### Aim of the exercise
Reproduce the data below exactly as written. Pictures do not belong in the copy.

■ ■ ■

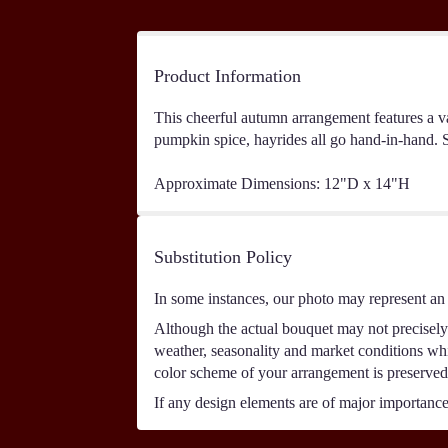
Product Information
This cheerful autumn arrangement features a var
pumpkin spice, hayrides all go hand-in-hand. Se
Approximate Dimensions: 12"D x 14"H
Substitution Policy
In some instances, our photo may represent an 
Although the actual bouquet may not precisely 
weather, seasonality and market conditions which
color scheme of your arrangement is preserved 
If any design elements are of major importance t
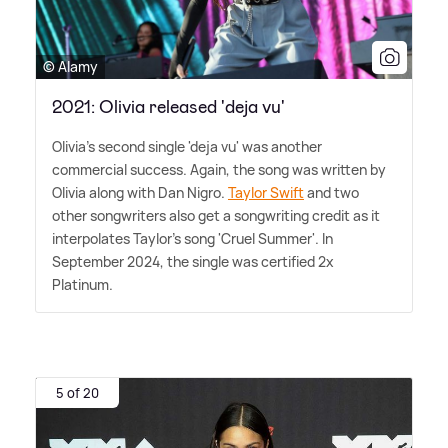
© Alamy
2021: Olivia released 'deja vu'
Olivia's second single 'deja vu' was another
commercial success. Again, the song was written by
Olivia along with Dan Nigro.
Taylor Swift
and two
other songwriters also get a songwriting credit as it
interpolates Taylor's song 'Cruel Summer'. In
September 2024, the single was certified 2x
Platinum.
5 of 20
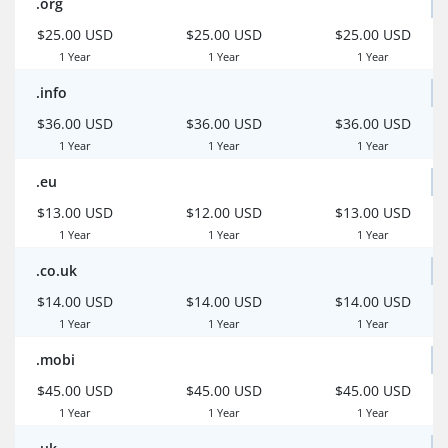
.org
$25.00 USD
$25.00 USD
$25.00 USD
1 Year
1 Year
1 Year
.info
$36.00 USD
$36.00 USD
$36.00 USD
1 Year
1 Year
1 Year
.eu
$13.00 USD
$12.00 USD
$13.00 USD
1 Year
1 Year
1 Year
.co.uk
$14.00 USD
$14.00 USD
$14.00 USD
1 Year
1 Year
1 Year
.mobi
$45.00 USD
$45.00 USD
$45.00 USD
1 Year
1 Year
1 Year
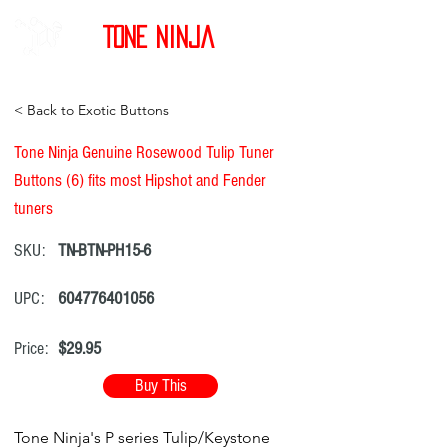
Tone Ninja
< Back to Exotic Buttons
Tone Ninja Genuine Rosewood Tulip Tuner
Buttons (6) fits most Hipshot and Fender
tuners
SKU:
TN-BTN-PH15-6
UPC:
604776401056
Price:
$29.95
Buy This
Tone Ninja's P series Tulip/Keystone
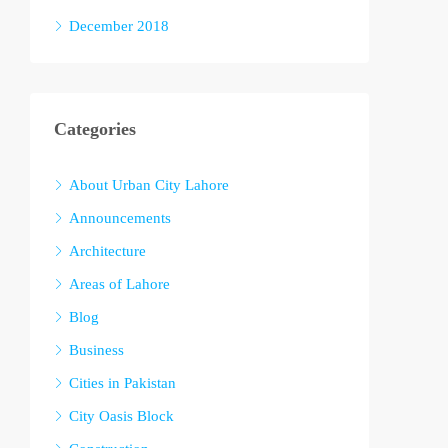
December 2018
Categories
About Urban City Lahore
Announcements
Architecture
Areas of Lahore
Blog
Business
Cities in Pakistan
City Oasis Block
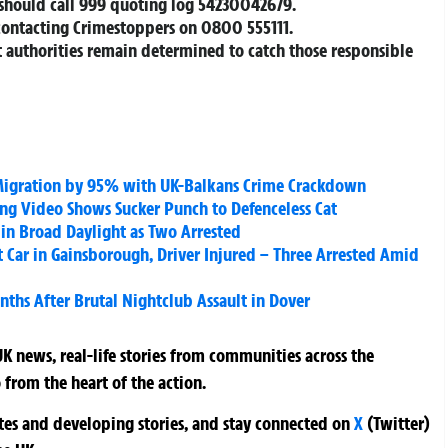
should call 999 quoting log 54230042679.
contacting Crimestoppers on 0800 555111.
 authorities remain determined to catch those responsible
al Migration by 95% with UK-Balkans Crime Crackdown
ng Video Shows Sucker Punch to Defenceless Cat
in Broad Daylight as Two Arrested
Car in Gainsborough, Driver Injured – Three Arrested Amid
ths After Brutal Nightclub Assault in Dover
K news, real-life stories from communities across the
 from the heart of the action.
ates and developing stories, and stay connected on
X
(Twitter)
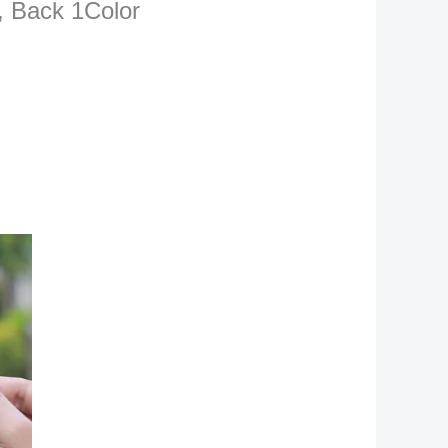
r, Back 1Color
rrent
ce
1,500.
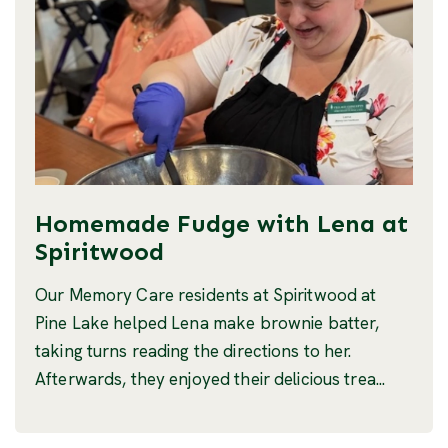
Homemade Fudge with Lena at
Spiritwood
Our Memory Care residents at Spiritwood at
Pine Lake helped Lena make brownie batter,
taking turns reading the directions to her.
Afterwards, they enjoyed their delicious trea...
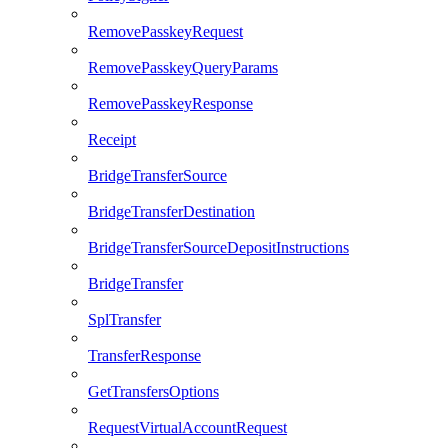
RemovePasskeyRequest
RemovePasskeyQueryParams
RemovePasskeyResponse
Receipt
BridgeTransferSource
BridgeTransferDestination
BridgeTransferSourceDepositInstructions
BridgeTransfer
SplTransfer
TransferResponse
GetTransfersOptions
RequestVirtualAccountRequest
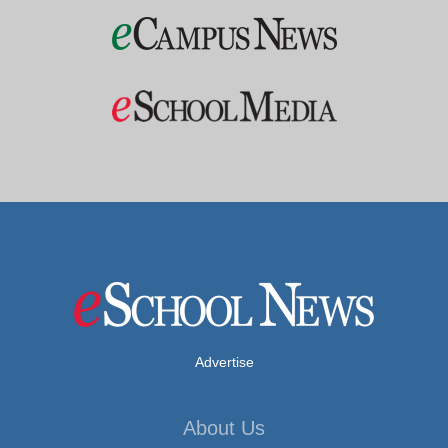
Advertise
About Us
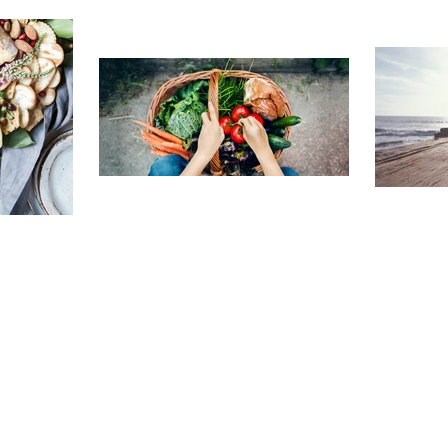
TRAVELING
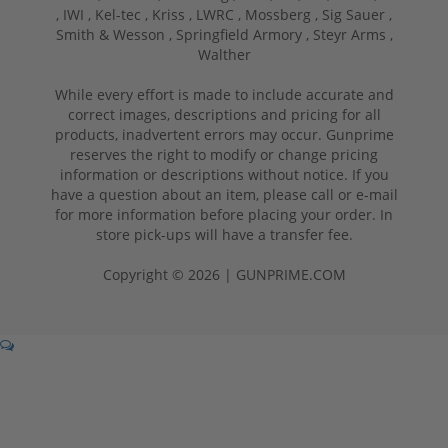
,
IWI ,
Kel-tec ,
Kriss ,
LWRC ,
Mossberg ,
Sig Sauer ,
Smith & Wesson ,
Springfield Armory ,
Steyr Arms ,
Walther
While every effort is made to include accurate and
correct images, descriptions and pricing for all
products, inadvertent errors may occur. Gunprime
reserves the right to modify or change pricing
information or descriptions without notice. If you
have a question about an item, please call or e-mail
for more information before placing your order. In
store pick-ups will have a transfer fee.
Copyright © 2026 | GUNPRIME.COM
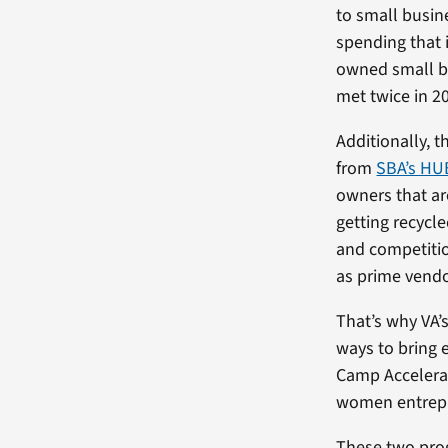
to small busin
spending that 
owned small b
met twice in 2
Additionally, 
from
SBA’s H
owners that are
getting recycl
and competitio
as prime vendo
That’s why VA’
ways to bring e
Camp Acceler
women entrepr
These two prog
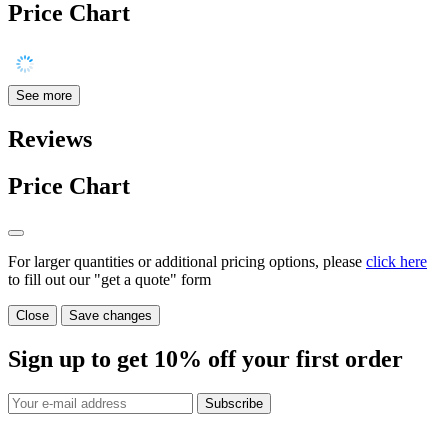
Price Chart
See more
Reviews
Price Chart
For larger quantities or additional pricing options, please
click here
to fill out our "get a quote" form
Close
Save changes
Sign up to get
10%
off your first order
Subscribe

■ ■ ■

### Solution
Product Information
This cheerful autumn arrangement features a var
pumpkin spice, hayrides all go hand-in-hand. Se
Approximate Dimensions: 12"D x 14"H
Substitution Policy
In some instances, our photo may represent an 
Although the actual bouquet may not precisely 
weather, seasonality and market conditions which
color scheme of your arrangement is preserved 
If any design elements are of major importance t
© Alamy
2021: Olivia released 'deja vu'
Olivia's second single 'deja vu' was another
commercial success. Again, the song was written by
Olivia along with Dan Nigro.
Taylor Swift
and two
other songwriters also get a songwriting credit as it
interpolates Taylor's song 'Cruel Summer'. In
September 2024, the single was certified 2x
Platinum.
5 of 20
.org
$25.00 USD
$25.00 USD
$25.00 USD
1 Year
1 Year
1 Year
.info
$36.00 USD
$36.00 USD
$36.00 USD
1 Year
1 Year
1 Year
.eu
$13.00 USD
$12.00 USD
$13.00 USD
1 Year
1 Year
1 Year
.co.uk
$14.00 USD
$14.00 USD
$14.00 USD
1 Year
1 Year
1 Year
.mobi
$45.00 USD
$45.00 USD
$45.00 USD
1 Year
1 Year
1 Year
Tone Ninja
< Back to Exotic Buttons
Tone Ninja Genuine Rosewood Tulip Tuner
Buttons (6) fits most Hipshot and Fender
tuners
SKU:
TN-BTN-PH15-6
UPC:
604776401056
Price:
$29.95
Buy This
Tone Ninja's P series Tulip/Keystone
December 2018
Categories
About Urban City Lahore
Announcements
Architecture
Areas of Lahore
Blog
Business
Cities in Pakistan
City Oasis Block
should call 999 quoting log 54230042679.
contacting Crimestoppers on 0800 555111.
 authorities remain determined to catch those responsible
al Migration by 95% with UK-Balkans Crime Crackdown
ng Video Shows Sucker Punch to Defenceless Cat
in Broad Daylight as Two Arrested
Car in Gainsborough, Driver Injured – Three Arrested Amid
ths After Brutal Nightclub Assault in Dover
K news, real-life stories from communities across the
 from the heart of the action.
ates and developing stories, and stay connected on
X
(Twitter)
r, Back 1Color
rrent
ce
1,500.
Homemade Fudge with Lena at
Spiritwood
Our Memory Care residents at Spiritwood at
Pine Lake helped Lena make brownie batter,
taking turns reading the directions to her.
Afterwards, they enjoyed their delicious trea...
RemovePasskeyRequest
RemovePasskeyQueryParams
RemovePasskeyResponse
Receipt
BridgeTransferSource
BridgeTransferDestination
BridgeTransferSourceDepositInstructions
BridgeTransfer
SplTransfer
TransferResponse
GetTransfersOptions
RequestVirtualAccountRequest
Advertise
About Us
TRAVELING
,
IWI ,
Kel-tec ,
Kriss ,
LWRC ,
Mossberg ,
Sig Sauer ,
Smith & Wesson ,
Springfield Armory ,
Steyr Arms ,
Walther
While every effort is made to include accurate and
correct images, descriptions and pricing for all
products, inadvertent errors may occur. Gunprime
reserves the right to modify or change pricing
information or descriptions without notice. If you
have a question about an item, please call or e-mail
for more information before placing your order. In
store pick-ups will have a transfer fee.
Copyright © 2026 | GUNPRIME.COM
to small busin
spending that 
owned small b
met twice in 2
Additionally, 
from
SBA’s H
owners that are
getting recycl
and competitio
as prime vendo
That’s why VA’
ways to bring e
Camp Acceler
women entrepr
These two prog
Price Chart
See more
Reviews
Price Chart
For larger quantities or additional pricing options, please
click here
to fill out our "get a quote" form
Close
Save changes
Sign up to get
10%
off your first order
Subscribe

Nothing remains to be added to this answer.